L'un des principaux initiateurs du Firefly est le Major Witheridge qui arrive en juin 1943 à la Gunnery School de Lulworth. Ancien spécialiste en armement d'avant-guerre, il a combattu sur M3 Grant en Afrique du Nord avant d'être muté à la Tank Gunnery School du Moyen-Orient. Il passe finalement 1 an aux Etats-Unis, attaché à l'Armored Force Board de Fort Knox, où il apprend à apprécier les qualités du Sherman tout en déplorant son armement insuffisant. A son arrivée à Lulworth, le Department of Tank Design travaille depuis quelque temps déjà sur le Challenger, censé accueillir le canon de 17 pounder, mais Witheridge n'en approuve pas le concept. Rapidement, il fait équipe avec le Major Brighty qui étudie déjà la possibilité d'adapter ce volumineux canon dans la tourelle d'un Sherman et axe son travail sur le fort recul de la pièce. Dans sa version tractée, cette dernière possède deux importants cylindres de recul positionnés au dessus et au dessous d'elle. Cette disposition n'a pas été changée sur le Challenger et c'est clairement ce qui explique la hauteur importante de sa tourelle.
La place est bien plus limitée dans la tourelle d'un Sherman, et la puissance du canon, avec une vitesse initiale de 1000 m/s pour un obus de 8 kg, impose de très bien maitriser le recul. Le Major Brighty commence par tester la résistance du châssis seul du Sherman. Pour ce faire, il fixe un canon de 17 pounder directement sur le bouclier, sans aucun système de recul, laissant seul le char absorber le choc du départ de coup. L'engin résiste mais cette solution n'est absolument pas viable sur la durée. Des dommages sont prévisibles sur les soudures, les boulonnages et surtout l'anneau de tourelle et les organes de visée. C'est à ce moment là que le Department of Tank Design ordonne l'arrêt du projet, considérant qu'il est irréalisable. C'est au tour du Major Witheridge d'agir. Il contacte le General Briggs, directeur du Royal Armored Corps, dont l'intervention permet de confier une étude sur la faisabilité du projet à un ingénieur de chez Vickers, un certain Kilbourn. Ce dernier rédige un rapport favorable qui relance l'étude du Firefly.

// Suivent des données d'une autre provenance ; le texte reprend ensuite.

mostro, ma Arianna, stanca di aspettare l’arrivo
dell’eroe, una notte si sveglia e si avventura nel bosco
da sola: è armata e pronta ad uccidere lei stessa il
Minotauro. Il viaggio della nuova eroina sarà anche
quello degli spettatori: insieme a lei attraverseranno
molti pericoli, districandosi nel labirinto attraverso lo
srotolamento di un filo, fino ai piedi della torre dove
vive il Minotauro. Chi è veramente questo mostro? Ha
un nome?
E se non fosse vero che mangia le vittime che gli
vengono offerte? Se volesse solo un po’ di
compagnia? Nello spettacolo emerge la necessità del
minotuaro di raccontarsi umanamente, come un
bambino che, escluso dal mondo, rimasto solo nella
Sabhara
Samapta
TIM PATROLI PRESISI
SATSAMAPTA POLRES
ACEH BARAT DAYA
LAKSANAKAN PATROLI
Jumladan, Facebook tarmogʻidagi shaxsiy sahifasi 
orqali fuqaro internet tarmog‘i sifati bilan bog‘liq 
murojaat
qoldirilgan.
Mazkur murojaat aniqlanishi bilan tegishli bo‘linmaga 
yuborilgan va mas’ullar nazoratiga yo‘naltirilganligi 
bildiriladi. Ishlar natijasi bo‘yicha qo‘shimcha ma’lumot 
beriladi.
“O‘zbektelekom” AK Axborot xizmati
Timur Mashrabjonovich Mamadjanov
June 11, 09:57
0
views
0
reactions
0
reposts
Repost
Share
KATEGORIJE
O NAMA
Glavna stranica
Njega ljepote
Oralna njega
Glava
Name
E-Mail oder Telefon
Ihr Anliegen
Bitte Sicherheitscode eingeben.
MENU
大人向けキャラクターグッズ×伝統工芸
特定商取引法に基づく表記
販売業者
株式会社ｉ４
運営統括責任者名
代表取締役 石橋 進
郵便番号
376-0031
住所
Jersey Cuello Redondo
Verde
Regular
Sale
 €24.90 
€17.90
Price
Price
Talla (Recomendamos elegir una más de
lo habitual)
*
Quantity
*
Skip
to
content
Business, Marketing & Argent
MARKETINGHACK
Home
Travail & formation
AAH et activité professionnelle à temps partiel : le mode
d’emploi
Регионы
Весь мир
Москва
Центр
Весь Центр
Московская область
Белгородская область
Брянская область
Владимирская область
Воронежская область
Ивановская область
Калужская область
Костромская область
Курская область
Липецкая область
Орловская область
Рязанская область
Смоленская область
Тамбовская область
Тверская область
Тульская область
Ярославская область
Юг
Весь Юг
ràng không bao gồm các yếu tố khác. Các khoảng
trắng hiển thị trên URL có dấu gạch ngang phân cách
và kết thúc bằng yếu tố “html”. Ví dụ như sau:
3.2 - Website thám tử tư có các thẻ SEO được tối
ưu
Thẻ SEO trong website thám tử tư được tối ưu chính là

Les problèmes posés par le recul subsistant, l'ingénieur imagine puis conçoit deux prototypes de cylindres plus compacts, placés l'un en haut à droite, et l'autre en bas à gauche de la culasse. C'est un succès ! Cependant, l'affut d'origine est encore beaucoup trop long et, pour le raccourcir, il convient de modifier la jonction entre la culasse et le tube. La forme de cette pièce rend l'adaptation difficile mais elle est réalisée là aussi avec succès. Le nouveau canon Ordnance Quick Firing 17-Pdr MkIV peut enfin être testé dans une tourelle de Sherman le 26 décembre 1943, à l'arsenal de Woolwich, à Londres.
Ce canon long de 55 calibres offre un punch inédit pour un char allié. Capable de percer 115 mm d'acier à 1000 m avec un obus perforant standard, et encore 95 mm à 1500 m, le 17 pounder équilibre les forces avec les panzers lourds. Si l'objectif est plus loin, le 17 pounder dispose encore d'obus à coiffe capables de percer 108 mm à 1500 m et encore 99 mm à 2000 m. Enfin, en dernier recours, il dispose d'obus à sabot à très haute vitesse initiale, toutefois en faible dotation,. Cet obus atteint une vitesse à la sortie du frein de bouche de 1284 m/s et transperce 151 mm à 2000 m et 204 mm à 500 m. Les Tiger et Panther ne sont plus à l'abri à longue distance.
Le futur Firefly vient à point, car on trouve la trace de demandes officielles pour un Sherman armé d'un canon de 17 pounder dès septembre 1943. L'appui de Winston Churchill est également décisif. Lorsqu'il apprend la réussite des essais, le Premier ministre britannique, passionné des armes nouvelles, donne toute priorité pour la réalisation rapide des conversions nécessaires.